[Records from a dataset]
/---

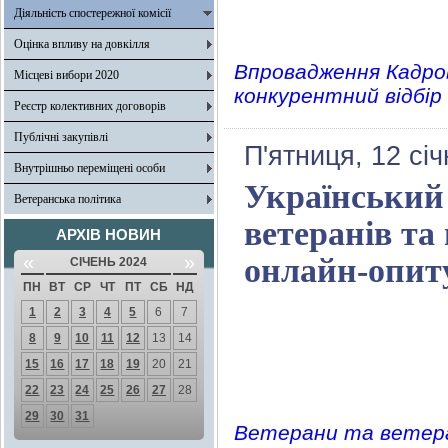
Діяльність спостережної комісії
Оцінка впливу на довкілля
Впровадження Кадров
Місцеві вибори 2020
конкурентний відбір
Реєстр колективних договорів
Публічні закупівлі
П'ятниця, 12 сі
Внутрішньо переміщені особи
Український
Ветеранська політика
ветеранів та
АРХІВ НОВИН
«
»
онлайн-опит
СІЧЕНЬ 2024
ПН
ВТ
СР
ЧТ
ПТ
СБ
НД
1
2
3
4
5
6
7
8
9
10
11
12
13
14
15
16
17
18
19
20
21
22
23
24
25
26
27
28
29
30
31
Ветерани та ветеран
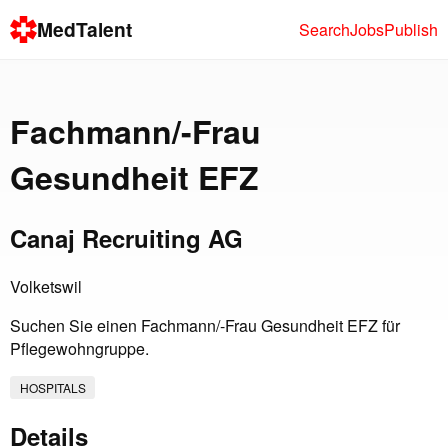
MedTalent
Search
Jobs
Publish
Fachmann/-Frau
Gesundheit EFZ
Canaj Recruiting AG
Volketswil
Suchen Sie einen Fachmann/-Frau Gesundheit EFZ für
Pflegewohngruppe.
HOSPITALS
Details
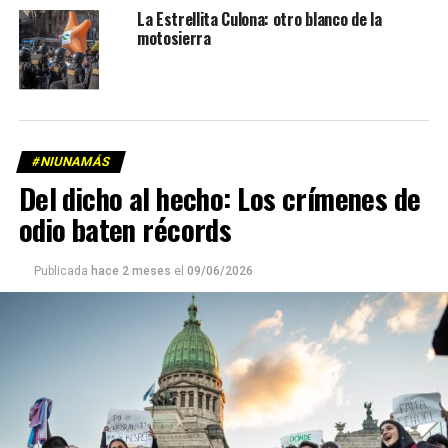
La Estrellita Culona: otro blanco de la
motosierra
#NIUNAMÁS
Del dicho al hecho: Los crímenes de
odio baten récords
Publicada
hace 2 meses
el
09/06/2026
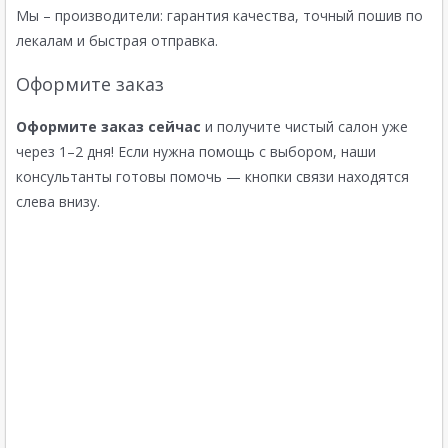
Мы – производители: гарантия качества, точный пошив по
лекалам и быстрая отправка.
Оформите заказ
Оформите заказ сейчас
и получите чистый салон уже
через 1–2 дня! Если нужна помощь с выбором, наши
консультанты готовы помочь — кнопки связи находятся
слева внизу.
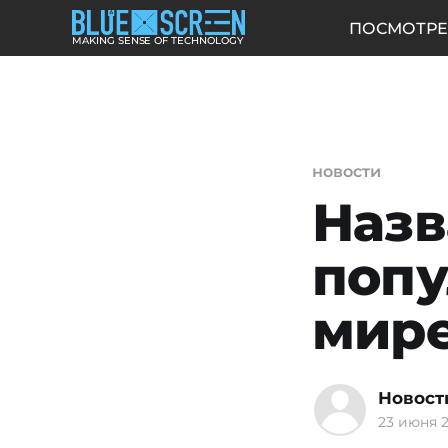
ПОСМОТРЕ
MAKING SENSE OF TECHNOLOGY
новости
Назв
попу
мире
Новост
23 июня 2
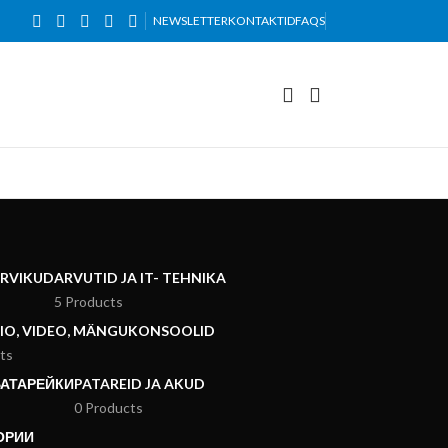
indadega.
NEWSLETTER
KONTAKTID
FAQS
ARVIKUD
ARVUTID JA IT- TEHNIKA
5 Products
DIO, VIDEO, MÄNGUKONSOOLID
ts
БАТАРЕЙКИ
PATAREID JA AKUD
0 Products
ОРИИ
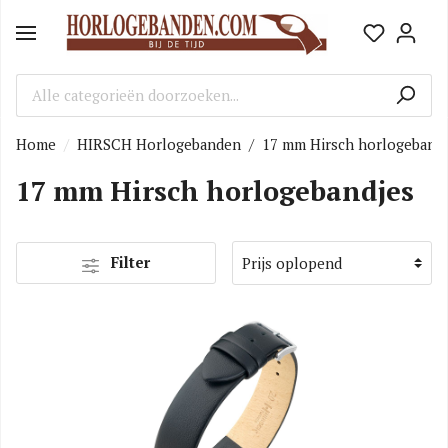
Home
HIRSCH Horlogebanden
/
17 mm Hirsch horlogeband
17 mm Hirsch horlogebandjes
Filter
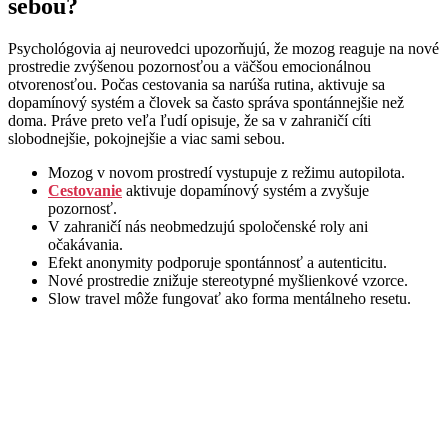
sebou?
Psychológovia aj neurovedci upozorňujú, že mozog reaguje na nové
prostredie zvýšenou pozornosťou a väčšou emocionálnou
otvorenosťou. Počas cestovania sa narúša rutina, aktivuje sa
dopamínový systém a človek sa často správa spontánnejšie než
doma. Práve preto veľa ľudí opisuje, že sa v zahraničí cíti
slobodnejšie, pokojnejšie a viac sami sebou.
Mozog v novom prostredí vystupuje z režimu autopilota.
Cestovanie
aktivuje dopamínový systém a zvyšuje
pozornosť.
V zahraničí nás neobmedzujú spoločenské roly ani
očakávania.
Efekt anonymity podporuje spontánnosť a autenticitu.
Nové prostredie znižuje stereotypné myšlienkové vzorce.
Slow travel môže fungovať ako forma mentálneho resetu.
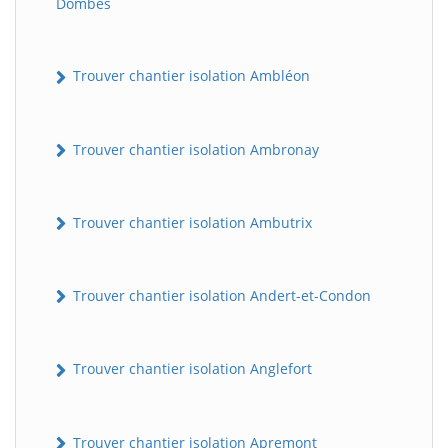
Dombes
Trouver chantier isolation Ambléon
Trouver chantier isolation Ambronay
Trouver chantier isolation Ambutrix
Trouver chantier isolation Andert-et-Condon
Trouver chantier isolation Anglefort
Trouver chantier isolation Apremont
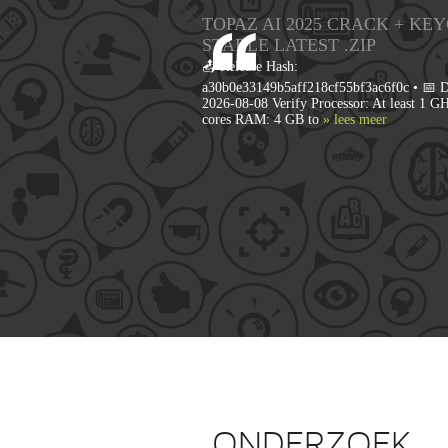
TOPAZ AI 2025 CRACK + KE
STABLE LATEST .ZIP
📤 Release Hash:
a30b0e33149b5aff218cf55bf3ac6f0c • 📅 D
2026-08-08 Verify Processor: At least 1 GH
cores RAM: 4 GB to
» lees meer
ONDERZOEK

\---

### PROBLEM:
Exactly as written, reproduce all of the entries while dropping the pictures.

### ANSWER TO THIS EXERCISE:
Діяльність спостережної комісії
Оцінка впливу на довкілля
Впровадження Кадров
Місцеві вибори 2020
конкурентний відбір
Реєстр колективних договорів
Публічні закупівлі
П'ятниця, 12 сі
Внутрішньо переміщені особи
Український
Ветеранська політика
ветеранів та
АРХІВ НОВИН
«
»
онлайн-опит
СІЧЕНЬ 2024
ПН
ВТ
СР
ЧТ
ПТ
СБ
НД
1
2
3
4
5
6
7
8
9
10
11
12
13
14
15
16
17
18
19
20
21
22
23
24
25
26
27
28
29
30
31
Ветерани та ветеран
MedTalent
Search
Jobs
Publish
Fachmann/-Frau
Gesundheit EFZ
Canaj Recruiting AG
Volketswil
Suchen Sie einen Fachmann/-Frau Gesundheit EFZ für
Pflegewohngruppe.
HOSPITALS
Details
La Estrellita Culona: otro blanco de la
motosierra
#NIUNAMÁS
Del dicho al hecho: Los crímenes de
odio baten récords
Publicada
hace 2 meses
el
09/06/2026
Мы – производители: гарантия качества, точный пошив по
лекалам и быстрая отправка.
Оформите заказ
Оформите заказ сейчас
и получите чистый салон уже
через 1–2 дня! Если нужна помощь с выбором, наши
консультанты готовы помочь — кнопки связи находятся
слева внизу.
ПОСМОТРЕ
MAKING SENSE OF TECHNOLOGY
новости
Назв
попу
мире
Новост
23 июня 2
indadega.
NEWSLETTER
KONTAKTID
FAQS
ARVIKUD
ARVUTID JA IT- TEHNIKA
5 Products
DIO, VIDEO, MÄNGUKONSOOLID
ts
БАТАРЕЙКИ
PATAREID JA AKUD
0 Products
ОРИИ
Home
HIRSCH Horlogebanden
/
17 mm Hirsch horlogeband
17 mm Hirsch horlogebandjes
Filter
sebou?
Psychológovia aj neurovedci upozorňujú, že mozog reaguje na nové
prostredie zvýšenou pozornosťou a väčšou emocionálnou
otvorenosťou. Počas cestovania sa narúša rutina, aktivuje sa
dopamínový systém a človek sa často správa spontánnejšie než
doma. Práve preto veľa ľudí opisuje, že sa v zahraničí cíti
slobodnejšie, pokojnejšie a viac sami sebou.
Mozog v novom prostredí vystupuje z režimu autopilota.
Cestovanie
aktivuje dopamínový systém a zvyšuje
pozornosť.
V zahraničí nás neobmedzujú spoločenské roly ani
očakávania.
Efekt anonymity podporuje spontánnosť a autenticitu.
Nové prostredie znižuje stereotypné myšlienkové vzorce.
Slow travel môže fungovať ako forma mentálneho resetu.
Dombes
Trouver chantier isolation Ambléon
Trouver chantier isolation Ambronay
Trouver chantier isolation Ambutrix
Trouver chantier isolation Andert-et-Condon
Trouver chantier isolation Anglefort
Trouver chantier isolation Apremont
TOPAZ AI 2025 CRACK + KE
STABLE LATEST .ZIP
📤 Release Hash:
a30b0e33149b5aff218cf55bf3ac6f0c • 📅 D
2026-08-08 Verify Processor: At least 1 GH
cores RAM: 4 GB to
» lees meer
ONDERZOEK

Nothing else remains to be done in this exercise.